Filter the records, keeping every line that has the string "return".

Start of Block

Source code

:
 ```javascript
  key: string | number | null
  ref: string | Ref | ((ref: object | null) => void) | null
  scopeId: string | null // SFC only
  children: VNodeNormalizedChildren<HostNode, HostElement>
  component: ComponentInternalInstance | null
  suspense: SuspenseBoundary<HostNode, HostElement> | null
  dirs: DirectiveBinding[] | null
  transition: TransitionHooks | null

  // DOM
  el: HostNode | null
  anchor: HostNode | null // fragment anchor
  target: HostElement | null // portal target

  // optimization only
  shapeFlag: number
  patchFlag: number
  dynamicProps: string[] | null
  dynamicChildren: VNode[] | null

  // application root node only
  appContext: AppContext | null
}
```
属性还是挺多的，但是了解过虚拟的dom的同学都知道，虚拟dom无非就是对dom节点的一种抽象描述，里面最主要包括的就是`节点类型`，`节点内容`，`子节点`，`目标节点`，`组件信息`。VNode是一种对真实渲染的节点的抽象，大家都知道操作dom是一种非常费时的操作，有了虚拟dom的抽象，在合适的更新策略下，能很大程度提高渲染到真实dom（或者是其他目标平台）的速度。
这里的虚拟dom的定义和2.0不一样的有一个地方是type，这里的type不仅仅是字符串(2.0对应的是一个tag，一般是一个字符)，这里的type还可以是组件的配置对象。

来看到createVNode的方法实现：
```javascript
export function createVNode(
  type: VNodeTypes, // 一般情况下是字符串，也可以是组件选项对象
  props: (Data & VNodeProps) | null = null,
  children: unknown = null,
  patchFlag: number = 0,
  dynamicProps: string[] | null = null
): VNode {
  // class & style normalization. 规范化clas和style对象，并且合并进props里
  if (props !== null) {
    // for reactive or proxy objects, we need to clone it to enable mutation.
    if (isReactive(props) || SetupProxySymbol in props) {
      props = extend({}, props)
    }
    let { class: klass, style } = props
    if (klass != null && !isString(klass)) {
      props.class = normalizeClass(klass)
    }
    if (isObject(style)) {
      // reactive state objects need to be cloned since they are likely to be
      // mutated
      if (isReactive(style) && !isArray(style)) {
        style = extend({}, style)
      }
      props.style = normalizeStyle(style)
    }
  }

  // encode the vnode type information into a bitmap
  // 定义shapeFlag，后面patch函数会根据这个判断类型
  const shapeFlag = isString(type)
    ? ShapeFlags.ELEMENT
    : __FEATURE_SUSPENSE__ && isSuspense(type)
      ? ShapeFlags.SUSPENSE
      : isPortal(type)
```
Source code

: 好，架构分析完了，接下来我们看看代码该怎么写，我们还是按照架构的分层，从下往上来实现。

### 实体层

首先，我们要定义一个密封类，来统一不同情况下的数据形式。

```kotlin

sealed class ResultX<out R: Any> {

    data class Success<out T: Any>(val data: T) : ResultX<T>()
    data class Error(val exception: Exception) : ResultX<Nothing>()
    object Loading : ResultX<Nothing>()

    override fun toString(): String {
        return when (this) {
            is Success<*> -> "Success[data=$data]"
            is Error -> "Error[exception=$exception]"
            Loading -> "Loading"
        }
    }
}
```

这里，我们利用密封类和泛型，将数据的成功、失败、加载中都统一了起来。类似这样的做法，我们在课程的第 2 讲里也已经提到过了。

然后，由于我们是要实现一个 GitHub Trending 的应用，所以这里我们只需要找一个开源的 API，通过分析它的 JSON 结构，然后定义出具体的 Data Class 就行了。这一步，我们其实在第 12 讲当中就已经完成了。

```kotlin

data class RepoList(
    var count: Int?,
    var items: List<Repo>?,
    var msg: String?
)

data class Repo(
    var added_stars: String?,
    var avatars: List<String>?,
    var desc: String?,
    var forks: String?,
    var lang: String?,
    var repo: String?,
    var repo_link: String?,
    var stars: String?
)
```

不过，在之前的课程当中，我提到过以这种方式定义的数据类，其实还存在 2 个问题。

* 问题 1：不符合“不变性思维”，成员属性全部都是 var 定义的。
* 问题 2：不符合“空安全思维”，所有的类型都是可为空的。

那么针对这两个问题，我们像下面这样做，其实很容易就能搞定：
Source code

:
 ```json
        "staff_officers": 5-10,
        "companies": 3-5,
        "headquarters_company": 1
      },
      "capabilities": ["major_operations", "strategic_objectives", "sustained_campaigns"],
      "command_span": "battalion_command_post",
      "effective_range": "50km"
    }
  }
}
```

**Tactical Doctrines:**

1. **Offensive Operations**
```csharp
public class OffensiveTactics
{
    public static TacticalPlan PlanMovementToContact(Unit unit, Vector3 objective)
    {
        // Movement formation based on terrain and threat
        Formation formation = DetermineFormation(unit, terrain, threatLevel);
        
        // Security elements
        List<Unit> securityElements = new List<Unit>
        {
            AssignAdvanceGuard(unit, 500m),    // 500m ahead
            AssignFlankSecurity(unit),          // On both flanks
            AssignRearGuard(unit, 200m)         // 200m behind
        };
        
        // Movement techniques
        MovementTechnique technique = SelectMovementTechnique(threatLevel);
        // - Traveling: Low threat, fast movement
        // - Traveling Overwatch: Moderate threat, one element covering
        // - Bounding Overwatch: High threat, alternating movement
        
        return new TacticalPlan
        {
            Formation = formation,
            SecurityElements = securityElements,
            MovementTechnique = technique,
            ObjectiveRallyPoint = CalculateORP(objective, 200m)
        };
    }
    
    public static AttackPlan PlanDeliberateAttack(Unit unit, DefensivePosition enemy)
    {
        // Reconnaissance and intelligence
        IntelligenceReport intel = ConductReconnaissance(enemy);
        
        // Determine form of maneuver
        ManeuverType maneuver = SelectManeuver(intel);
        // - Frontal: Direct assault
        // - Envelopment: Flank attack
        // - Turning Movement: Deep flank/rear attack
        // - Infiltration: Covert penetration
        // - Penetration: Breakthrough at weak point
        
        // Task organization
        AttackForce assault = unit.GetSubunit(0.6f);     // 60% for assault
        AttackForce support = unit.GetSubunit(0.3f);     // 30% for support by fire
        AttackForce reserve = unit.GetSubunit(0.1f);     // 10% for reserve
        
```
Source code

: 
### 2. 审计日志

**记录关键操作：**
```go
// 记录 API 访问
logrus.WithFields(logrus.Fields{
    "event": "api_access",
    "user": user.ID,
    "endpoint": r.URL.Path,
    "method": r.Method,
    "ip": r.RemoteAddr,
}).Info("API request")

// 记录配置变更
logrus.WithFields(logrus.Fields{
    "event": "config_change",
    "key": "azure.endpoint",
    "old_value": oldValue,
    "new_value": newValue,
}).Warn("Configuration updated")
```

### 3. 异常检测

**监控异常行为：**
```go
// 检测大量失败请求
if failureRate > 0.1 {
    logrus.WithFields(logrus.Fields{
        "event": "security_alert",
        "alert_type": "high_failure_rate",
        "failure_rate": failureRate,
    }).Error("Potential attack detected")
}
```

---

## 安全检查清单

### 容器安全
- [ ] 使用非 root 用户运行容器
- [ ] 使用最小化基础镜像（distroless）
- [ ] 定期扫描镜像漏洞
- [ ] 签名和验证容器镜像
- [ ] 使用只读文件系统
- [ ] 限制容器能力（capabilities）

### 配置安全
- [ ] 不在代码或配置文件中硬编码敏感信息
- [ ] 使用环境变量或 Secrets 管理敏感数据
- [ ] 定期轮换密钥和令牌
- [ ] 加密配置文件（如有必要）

End of Block

— FINAL ANSWER —
        return when (this) {
        return new TacticalPlan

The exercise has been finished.